Наблюдая за Флорой, Бланко и Космо увидели, как она пересекла зал и налетела на человека, торопливо входившего в ресторан. Он взял ее за плечи, отстранил, потом отступил в сторону и открыл ей дверь.
– Она его даже не видела. Она плакала, – сказал Космо. – Я скажу отцу, чтобы наш стол куда-нибудь передвинули, – продолжил он, не понижая голоса.
– Не бросить ли мне бридж? – сказал Бланко. – Посмотри, твой отец машет, зовет к себе.
– Наверное, это барон, ее сын, конечно, – вдова, мать девочки с неровными зубами, наклонилась к соседнему столику. – Правда, хорош собой? И такой молодой.
– Ангус, представь меня, – сказала баронесса.
– Мой сын Космо, его друг Хьюберт Виндеатт-Уайт, который проводит с нами каникулы, он немножко „больши“. И разреши мне представить твоих девочек: Элизабет, Энн, Мэри, Дотти и Долли.

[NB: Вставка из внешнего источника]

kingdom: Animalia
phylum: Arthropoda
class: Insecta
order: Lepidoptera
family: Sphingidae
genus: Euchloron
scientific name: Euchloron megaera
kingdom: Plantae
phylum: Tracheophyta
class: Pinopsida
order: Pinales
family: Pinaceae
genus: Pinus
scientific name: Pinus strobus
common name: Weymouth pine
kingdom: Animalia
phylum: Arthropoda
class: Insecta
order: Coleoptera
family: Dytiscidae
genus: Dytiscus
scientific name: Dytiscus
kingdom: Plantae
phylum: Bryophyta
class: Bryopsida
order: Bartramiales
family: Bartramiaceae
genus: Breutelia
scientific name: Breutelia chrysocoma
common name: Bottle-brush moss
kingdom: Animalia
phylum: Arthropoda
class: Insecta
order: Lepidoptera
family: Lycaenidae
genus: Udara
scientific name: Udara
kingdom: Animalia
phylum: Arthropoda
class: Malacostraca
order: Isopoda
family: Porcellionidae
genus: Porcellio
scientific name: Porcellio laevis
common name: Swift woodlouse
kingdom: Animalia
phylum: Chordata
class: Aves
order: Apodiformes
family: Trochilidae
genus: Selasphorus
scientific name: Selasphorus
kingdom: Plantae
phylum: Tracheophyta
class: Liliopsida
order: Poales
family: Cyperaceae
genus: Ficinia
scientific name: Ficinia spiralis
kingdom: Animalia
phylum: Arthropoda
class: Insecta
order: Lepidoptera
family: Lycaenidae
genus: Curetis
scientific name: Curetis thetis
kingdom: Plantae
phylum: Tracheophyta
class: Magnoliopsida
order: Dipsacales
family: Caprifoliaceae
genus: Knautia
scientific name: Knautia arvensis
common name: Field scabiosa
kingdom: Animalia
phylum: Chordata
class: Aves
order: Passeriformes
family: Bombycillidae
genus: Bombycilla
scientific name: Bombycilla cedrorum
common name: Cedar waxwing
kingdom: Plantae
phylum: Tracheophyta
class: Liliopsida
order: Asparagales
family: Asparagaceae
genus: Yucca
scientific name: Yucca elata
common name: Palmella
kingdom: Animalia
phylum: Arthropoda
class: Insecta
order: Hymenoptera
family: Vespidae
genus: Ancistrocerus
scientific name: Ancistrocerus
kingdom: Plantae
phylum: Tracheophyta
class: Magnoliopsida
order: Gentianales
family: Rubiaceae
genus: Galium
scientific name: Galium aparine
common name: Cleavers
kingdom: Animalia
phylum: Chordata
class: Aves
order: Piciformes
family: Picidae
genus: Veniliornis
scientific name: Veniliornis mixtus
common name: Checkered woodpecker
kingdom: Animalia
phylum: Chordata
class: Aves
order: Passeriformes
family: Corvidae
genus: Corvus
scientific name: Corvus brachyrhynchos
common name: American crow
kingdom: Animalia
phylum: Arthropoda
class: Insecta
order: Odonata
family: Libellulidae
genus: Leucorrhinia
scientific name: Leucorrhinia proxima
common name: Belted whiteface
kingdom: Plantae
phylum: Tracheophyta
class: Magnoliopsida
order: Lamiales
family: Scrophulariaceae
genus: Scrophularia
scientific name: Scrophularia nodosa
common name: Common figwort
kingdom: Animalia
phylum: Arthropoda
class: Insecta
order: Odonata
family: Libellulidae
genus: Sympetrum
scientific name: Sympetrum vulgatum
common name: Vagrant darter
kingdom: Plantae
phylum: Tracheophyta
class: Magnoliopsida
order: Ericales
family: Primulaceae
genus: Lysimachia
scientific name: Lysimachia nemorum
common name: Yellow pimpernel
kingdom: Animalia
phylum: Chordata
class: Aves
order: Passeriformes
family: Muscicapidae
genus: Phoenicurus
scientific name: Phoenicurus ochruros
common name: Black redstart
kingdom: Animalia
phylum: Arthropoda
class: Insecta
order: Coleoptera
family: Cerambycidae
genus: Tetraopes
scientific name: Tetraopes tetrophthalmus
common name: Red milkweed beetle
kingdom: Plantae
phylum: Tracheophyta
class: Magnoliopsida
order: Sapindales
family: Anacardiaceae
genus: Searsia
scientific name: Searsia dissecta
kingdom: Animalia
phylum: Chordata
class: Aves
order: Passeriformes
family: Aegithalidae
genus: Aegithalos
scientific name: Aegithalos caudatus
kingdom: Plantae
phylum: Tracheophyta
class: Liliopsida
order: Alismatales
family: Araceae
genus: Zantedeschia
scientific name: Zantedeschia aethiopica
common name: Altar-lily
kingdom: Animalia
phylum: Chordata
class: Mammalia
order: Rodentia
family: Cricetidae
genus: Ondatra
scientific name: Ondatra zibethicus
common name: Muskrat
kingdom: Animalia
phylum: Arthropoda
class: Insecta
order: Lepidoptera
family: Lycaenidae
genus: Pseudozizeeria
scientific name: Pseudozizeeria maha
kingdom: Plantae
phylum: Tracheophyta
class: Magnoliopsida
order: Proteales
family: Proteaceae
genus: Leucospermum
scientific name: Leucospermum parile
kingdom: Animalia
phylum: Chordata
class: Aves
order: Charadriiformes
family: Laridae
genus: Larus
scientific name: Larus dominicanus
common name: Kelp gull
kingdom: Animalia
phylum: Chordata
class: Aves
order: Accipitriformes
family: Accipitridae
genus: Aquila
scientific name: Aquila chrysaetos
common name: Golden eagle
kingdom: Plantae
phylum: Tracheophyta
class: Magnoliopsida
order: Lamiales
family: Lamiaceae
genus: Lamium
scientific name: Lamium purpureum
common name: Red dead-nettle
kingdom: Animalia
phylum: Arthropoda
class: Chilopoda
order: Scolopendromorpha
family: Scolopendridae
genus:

– И мой сын Феликс, – добавила Роуз, указывая на молодого человека, столкнувшегося с Флорой, ухватив его за рукав. – Что тебя задержало, Феликс? Мы уже потеряли всякую надежду, что ты придешь.
– Прокол, мама. – Феликс сел рядом с матерью. – Привет, привет всем моим сестренкам.
– Какой удивительно красивый молодой человек, – сказала Милли Лей, когда они отходили от столика, – и какие ужасно неуклюжие девочки. Это просто несправедливо.